1: read equirectangular frames of the selected 360° cover video. 2: perform YUV color encoding to obtain: (1) Y frames of resolution $N\times M$. (2) U and V frames both of resolution $N/2\times M/2$. 3: split each Y, U, and V frame into smaller segments depending on the data hiding strategy: (S1) Viewing direction based data hiding regarding latitude: split the frames vertically into smaller segments, e.g., 1° step size from −90° to 90° giving 181 segments. (S2) Viewing direction based data hiding regarding longitude: split the frames horizontally into smaller segments, e.g., 1° step size from −180° to 180° giving 361 segments. (S3) Viewing direction based data hiding regarding both latitude and longitude: split the frames both vertically and horizontally into smaller segments, e.g., 1° step size from −90° to 90° and −180° to 180° giving 65341 segments. 4: select the data hiding weight function depending on the data hiding strategy: (S1) Weight function for latitude: $w_1\left(\varphi \right)$ (S2) Weight function for longitude: $w_2\left(\theta \right)$ (S3) Weight function for latitude and longitude: $w_3(\varphi ,\theta )$ 5: select the latitude $\varphi$ and/or longitude $\theta$ up to which secret data should be hidden in the 360° cover video frames. 6: select the number of bit planes b to be used for data hiding. 7: calculate the amount of secret data that can be hidden in each segment of a 360° cover video frame for the selected data hiding strategy and selected latitude $\varphi$ and/or longitude $\theta$ in Step 5 accounting for the respective data hiding weight function given in Step 4. 8: read the secret data as bitstream of length $L_{tot}$. 9: calculate the number of frames of the 360° cover video that is needed to hide the secret data of length $L_{tot}$. 10: perform the LSB or b-rightmost LSB substitution randomly in the selected segments of the Y, U, and V frames of the 360° cover video. 11: generate the 360° stego-video.

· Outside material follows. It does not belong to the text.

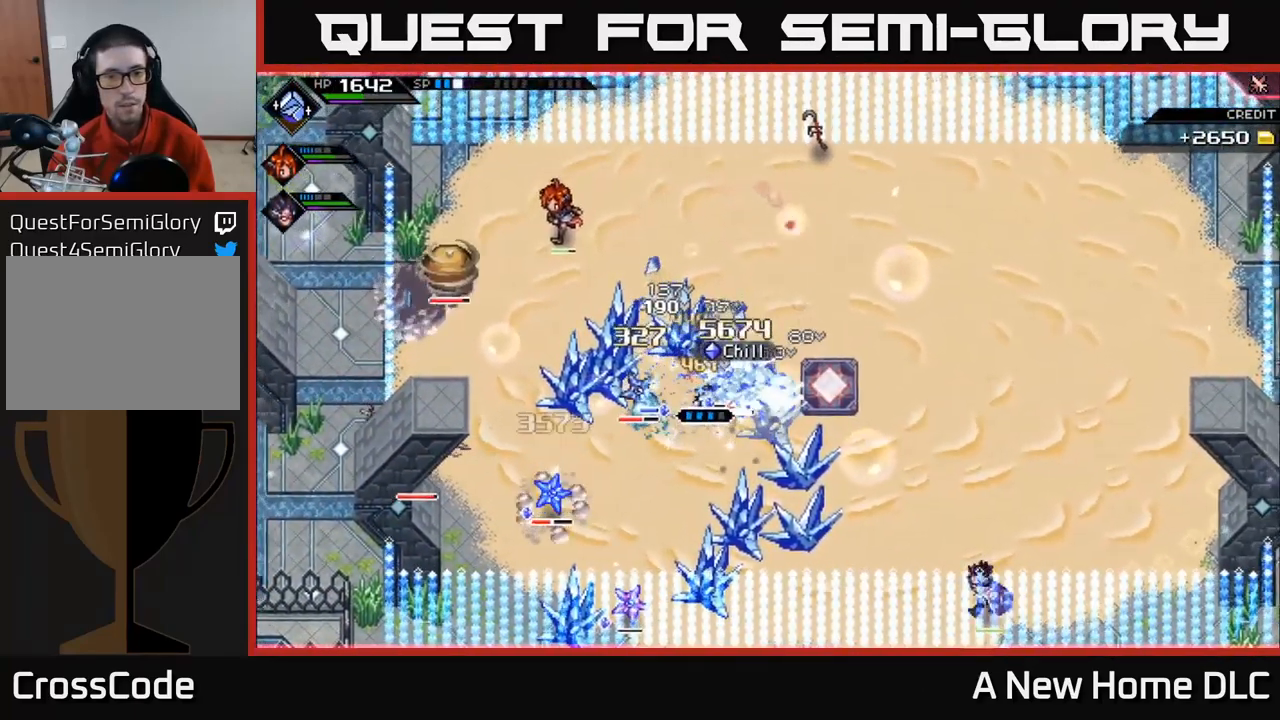
{"buttons": ["R2"], "left_stick": "center", "right_stick": "down-left", "events": [[50, "left_stick", "up"], [200, "left_stick", "center"], [217, "R2", "down"], [233, "right_stick", "down-left"]]}
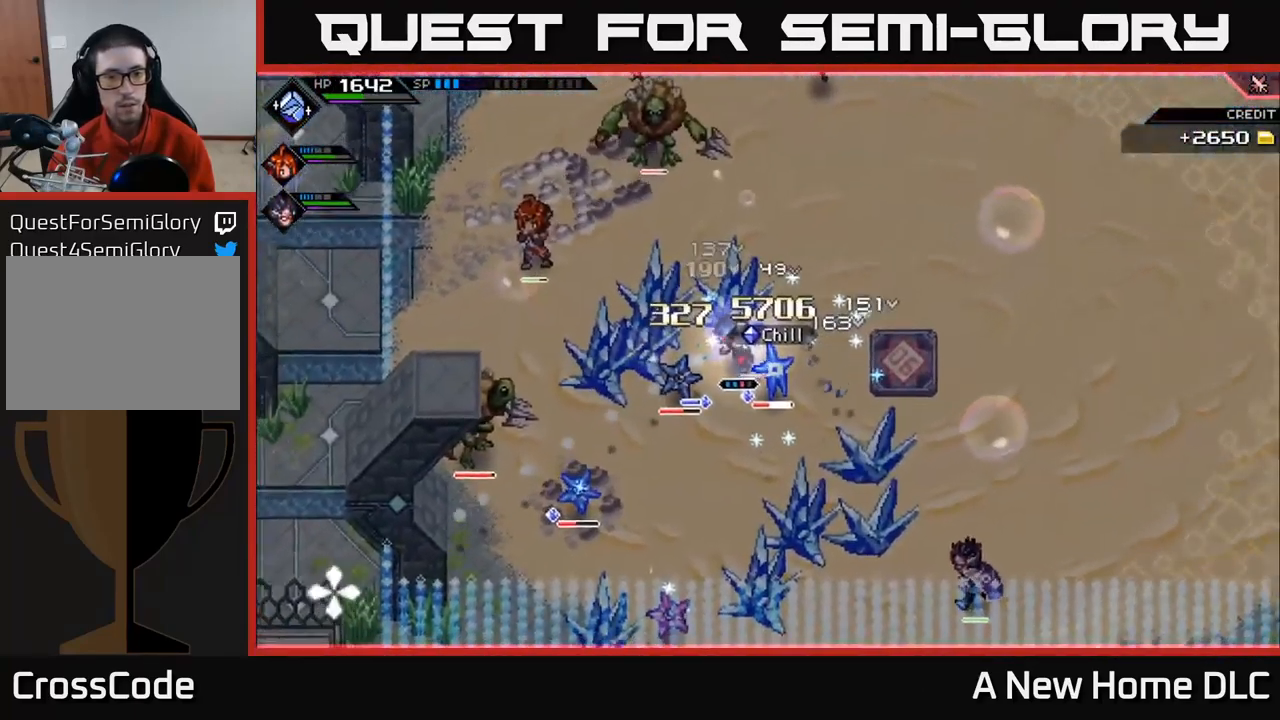
{"buttons": [], "left_stick": "center", "right_stick": "down-left", "events": [[300, "R2", "up"]]}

3. Cover Videos and Stego-Videos

3.1. Cover Videos Used for Viewing Direction Based LSB Data Hiding

Five 360° video scenes were selected from the VQA-ODV database [16,17] to serve as 360° cover videos. Figure 4 shows sample frames of the 360° cover videos: “Alcatraz”, “BloomingAppleOrchards” (Blooming), “FormationPace” (Formation), “PandaBaseChengdu” (Panda), and “Salon”. The selected scenes span over a wide range of spatial perceptual information (SI) and temporal perceptual information (TI) as shown in Figure 5. SI measures the amount of spatial detail in a video, e.g., high contrast edges, fine detail, and textures. SI is higher for more spatially complex scenes. TI measures the amount of temporal change in a video sequence and is typically higher for high motion sequences. The 360° cover videos have a resolution of $4096\times 2048$ pixels, a duration of 10 s, and a frame rate of 30 frames per second (fps). This provides a total of 300 frames for each 360° cover video that can be used for viewing direction based LSB data hiding.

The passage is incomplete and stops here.